Most people and businesses hope that they never end up being a party in legal proceedings – and for good reason. Therefore, it is useful to recall some basic guidance that can help prevent unnecessary legal proceedings. I would argue that this guidance is also helpful in situations when going to court is the best (or only) way to resolve the dispute and the objective is to win the trial.
Rule number 1: document events systematically
Agree on things in writing. The less the contract is subject to interpretation, the less likely it generates disagreements. Verbal agreements leave the most room for interpretation and rely on our incredibly unreliable human memory. While written agreements should be a given, verbal agreements are common, especially in small to medium-sized enterprises (SMEs). People often consider drafting a comprehensive written agreement or obtaining written approval from the other party too cumbersome and fail to appreciate the risks associated with verbal agreements.
It is, however, important to understand that a written agreement does not necessarily mean 100 pages of expensive legal jargon. It can just as well mean a post-it note with the key terms listed as bullet points. Even with its limitations, such a note is much better than a verbal agreement when the content of the agreement is explored years later in a conflict of interest situation.
It is often appropriate to make notes on verbally agreed matters, which are then sent to the counterparty. This is to ensure that the parties have a shared understanding of the outcome of the negotiations. It will also be difficult for the counterparty to refer to errors in the notes later if they did not react to them initially.
If your contracting party breaches the contract, make a written notice immediately and carefully document the breach and the possible damage caused.
You must document things continuously. A good agreement will turn bad if it is forgotten in a drawer for years, so that the parties’ real life practices no longer resemble what was agreed.
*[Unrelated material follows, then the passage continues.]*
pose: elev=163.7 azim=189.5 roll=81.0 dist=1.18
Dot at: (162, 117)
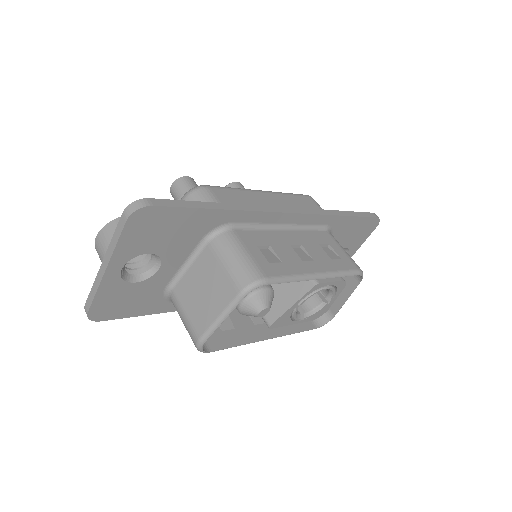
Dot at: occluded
Of course, keeping clear records is only useful if the documents can be found later. So it is worthwhile to carefully archive your documents (preferably electronically).
Rule number 2: Don’t rush
If you are in a conflict situation (or recognise its risks), carefully and calmly consider the possible solutions (with your lawyer), especially if the other party demands a solution right away. Sleeping on it reduces the risk of making mistakes.
Rule number 3: Be continuously self-critical
As a disagreement escalates into a conflict, there is a risk that critical self-evaluation is forgotten. Alarm bells should ring at least when you decide to take the matter to court because you know you are right. There is a high risk that your ‘knowledge’ is not based on facts, but rather on your own emotional state and a lack of understanding of the counterparty’s perspective.
Recognise your own mistakes and things you are uncertain about (depending on the situation, it may or may not be beneficial to confess these to the counterparty).
Rule number 4: Continuously evaluate the potential and costs of the case with a lawyer
People have a tendency to overestimate the probability of winning and underestimate the probability of losing. Ask your lawyer to critically analyse the expected benefits and costs of the trial – despite the fact that evaluation is difficult for several reasons (risk of bankruptcy of the counterparty; the amount of costs; stress and loss of working time as the trial, along with possible appeals, may last 1-3 years; etc.)
Evaluation should be continuous, and you should be able to re-evaluate. This is demonstrated by, i.e. the fact that the majority of disputes in district court end up not being adjudicated by a judge. Instead, they are settled by the parties during the process.
Rule number 5:Don’t be a crude
Often, the reason for the dispute is a sincere feeling of injustice. Rough behaviour from either party will not facilitate the proceedings. It is best to carry out negotiations through a person who is able to deal with the matter calmly.
Lawyers are sometimes tempted to sneer at the opposite party during the trial, because it is an easy way to score points with their client. However, it is often not in the best interest of the client. Rough behaviour provokes and offends the counterparty, and thereby diminishes the possibility of settlement and its terms. It will also cause the judge (and the wider public) to view the boor more negatively.
The above guidance is a bit like advice for a healthy life: mostly clear and full of no-brainers (compare written agreements with “remember to exercise and eat vegetables”). However, following this advice in everyday business requires effort and self-discipline.